The project, which was awarded an 18-month Pioneering Ideas grant from the Robert Wood Johnson Foundation, will measure and model Jackson, Mississippi’s air pollution, noise pollution, and water quality. In neighborhoods near busy freight rail lines, interstates, and an open sewer lagoon—a place Walker calls the Forgotten Corridor and home—she will administer a National Environmental Quality Survey.
“I grew up in poverty, and always I felt, but didn't fully understand, that there was something about where I lived that was very different from those places where wealthier people lived and that these differences were negatively impacting our community's health," Walker said. "I now know these differences are environmental injustices, which leads to and sustains health disparities, especially among African-Americans like myself."

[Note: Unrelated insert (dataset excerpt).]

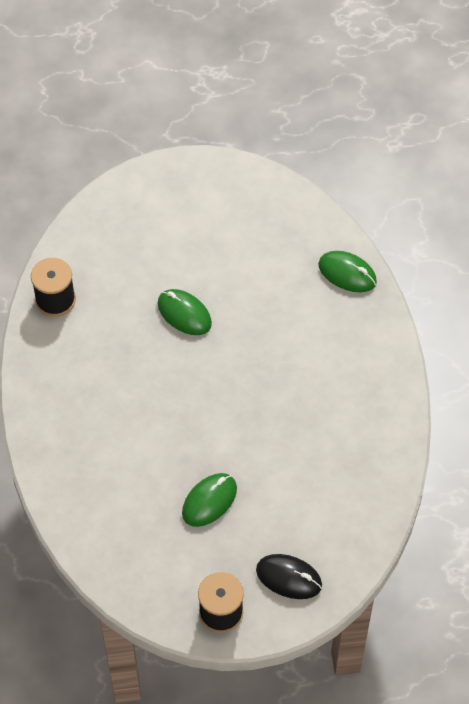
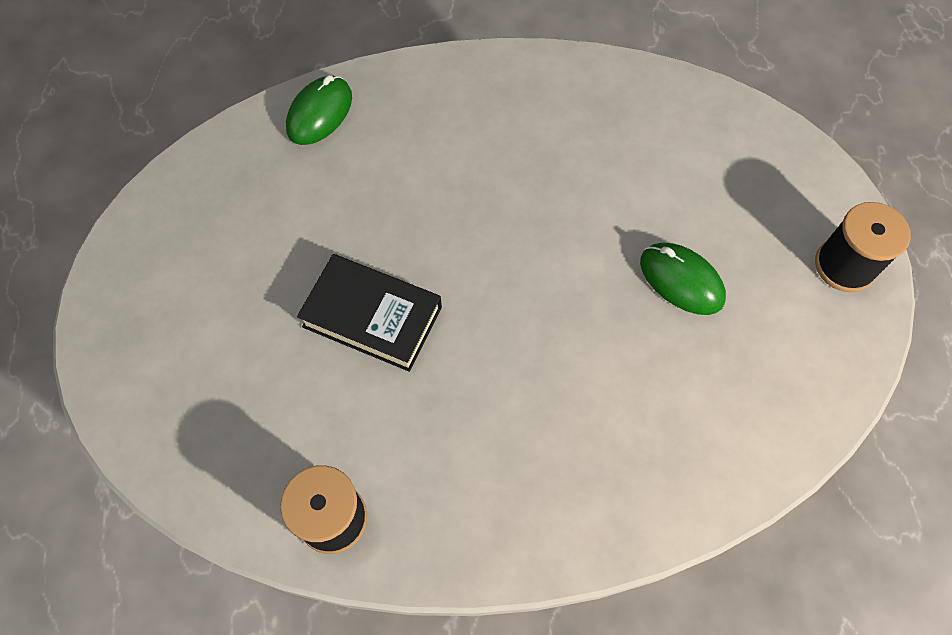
camera: 90 degrees left, 5 degrees up
green mouse [158,289,212,335] -> black book [297,254,442,372]
black mouse [256,554,322,599] -> none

In addition to laying down a solid environmental exposure assessment framework for the Jackson Metropolitan Statistical Area—encompassing Copiah, Hinds, Madison, Rankin, and Simpson counties—Walker is most invested in what she leaves behind. She proposes establishing an infrastructure that will remain accessible in her hometown after her study has ended and intends to build an open-access data repository and mapping system to house the data she collects. This repository will allow concerned residents, local leaders, and researchers free access to her data to support advocacy initiatives, academic scholarship, and grant opportunities.
Another long-lasting benefit of Walker’s project will be the knowledge gained in hands-on training by the students at the Piney Woods School, Walker’s partner in the project. The historically black, private, co-educational boarding high school in central Mississippi will be a dedicated air pollution, noise pollution, and water quality site for the study. Walker will work closely with Cristina Nica Ph.D., the lead science instructor at Piney Woods, to train students on how to measure, model, and report the study’s findings.
"As researchers, we must leave behind tangible tools and knowledge for continued advocacy and opportunity,” Walker said, “Especially in areas with great inequalities.”